KEY2CHEM

Le Chatelier's Principle

When a chemical system at equilibrium is subjected to a stress (which could be a change in concentration, pressure/volume in a gas phase system, or temperature), the system’s equilibrium position will shift in the direction away from the stress. This allows the system to re-attain equilibrium.

Example 1.

The reaction $$\require{mhchem}\ce{A(aq) + B(aq) <=> C(aq) + D(aq)}$$ is at equilibrium. If more $$A$$ is added, what will happen to the equilibrium position?

A. It will shift to the right (toward products).

B. It will shift to the left (toward reactants).

C. It will not change.

Solution

A. It will shift to the right (toward products).

The stress (disturbance) in this system is increasing the concentration of $$A$$ (a reactant). The equilibrium position will shift to the right, to consume the excess $$A$$ and convert it into additional products. This will allow the system to achieve equilibrium again.

Example 2.

For the gas phase reaction $$\require{mhchem}\ce{2 NO(g) + O2(g) <=> 2 NO2(g)}$$, what is the effect of decreasing the volume of the reaction vessel on the equilibrium position?

A. It will shift to the right (toward products).

B. It will shift to the left (toward reactants).

C. It will not change.

Solution

A. It will shift to the right (toward products).

Decreasing the reaction vessel increases the pressure of the reaction mixture.
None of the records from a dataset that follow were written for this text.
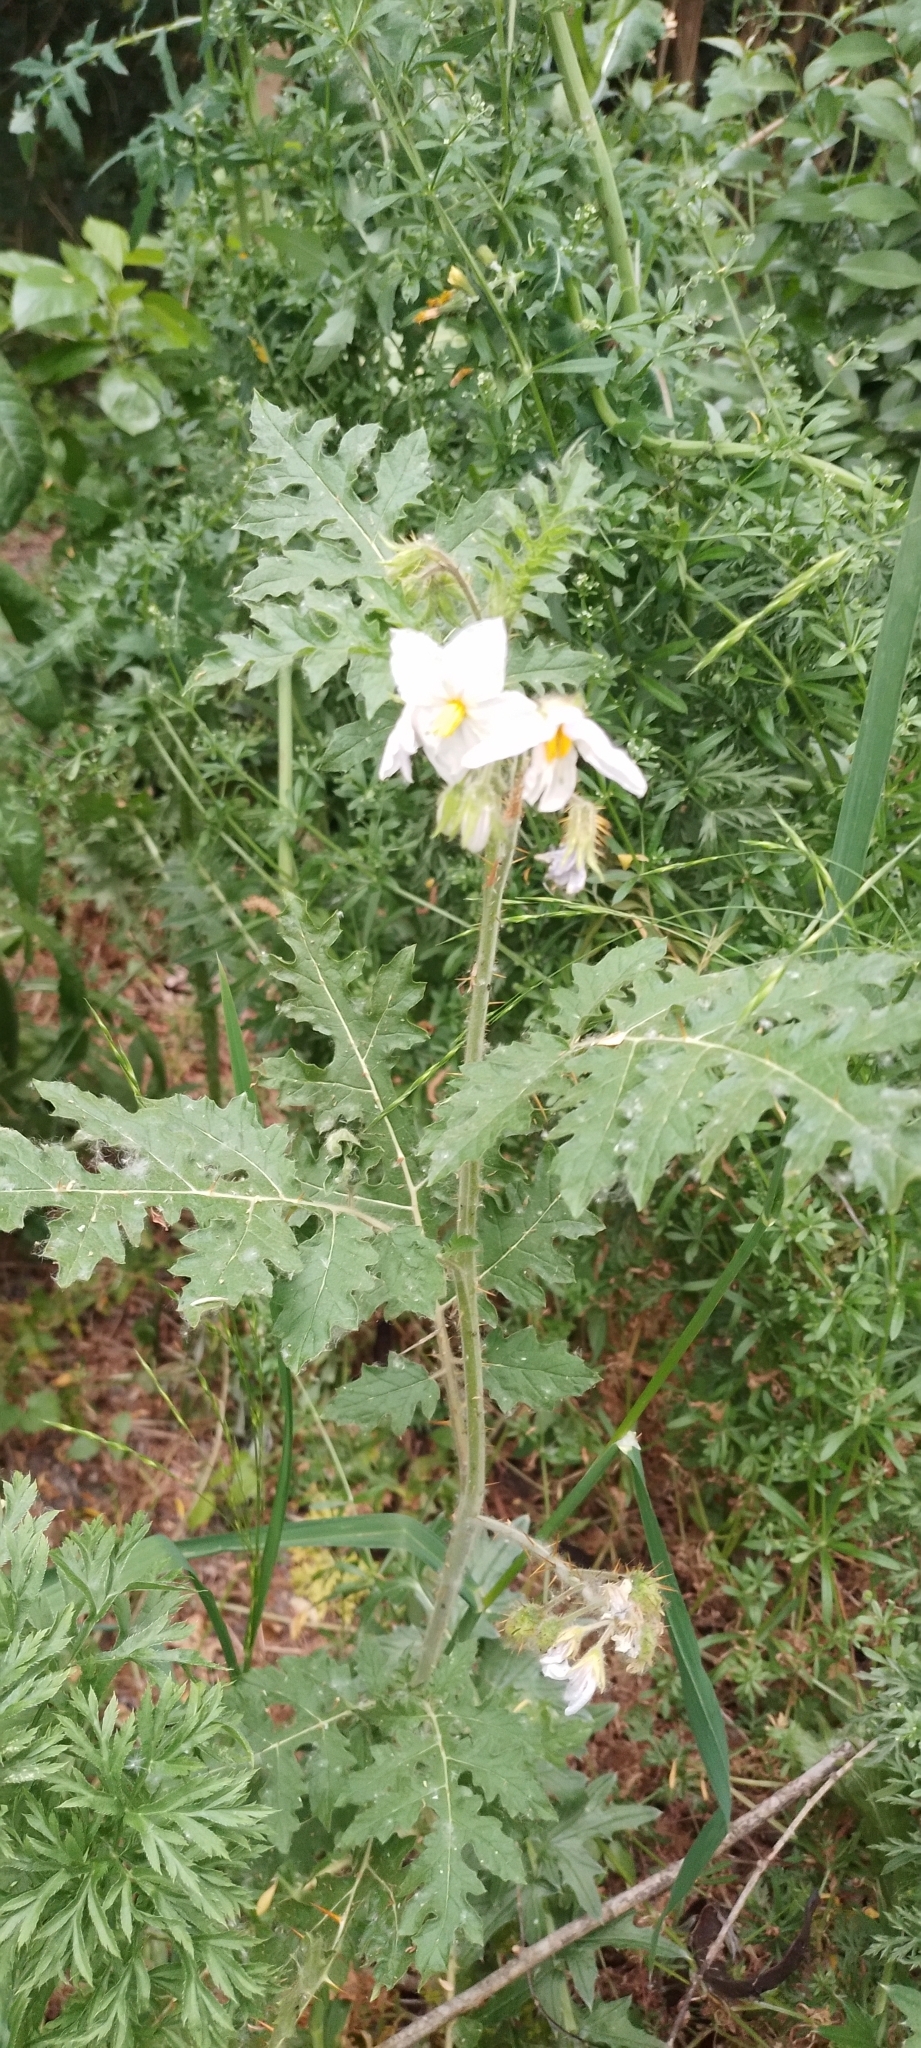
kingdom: Plantae
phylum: Tracheophyta
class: Magnoliopsida
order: Solanales
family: Solanaceae
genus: Solanum
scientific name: Solanum sisymbriifolium
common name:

This is a stress on the system, so the system will compensate by attempting to decrease pressure. In a gas phase reaction, this is done by decreasing the number of moles of gas. In the reaction below, this is a shift toward the product side (the side with fewer moles of gas).

Example 3.

The reaction $$\require{mhchem}\ce{2 NO2(g) <=> N2O4(g)}$$ is exothermic. What will happen to the equilibrium position if the temperature is increased?

A. It will shift to the right (toward products).

B. It will shift to the left (toward reactants).

C. It will not change.

Solution

B. It will shift to the left (toward reactants).

Since the reaction is exothermic, heat is produced as a product. As a thermochemical equation, the reaction can be written as $$\require{mhchem}\ce{2 NO2(g) <=> N2O4(g) + heat}$$. Adding heat (by increasing the temperature) will shift the equilibrium position to the left (toward reactants).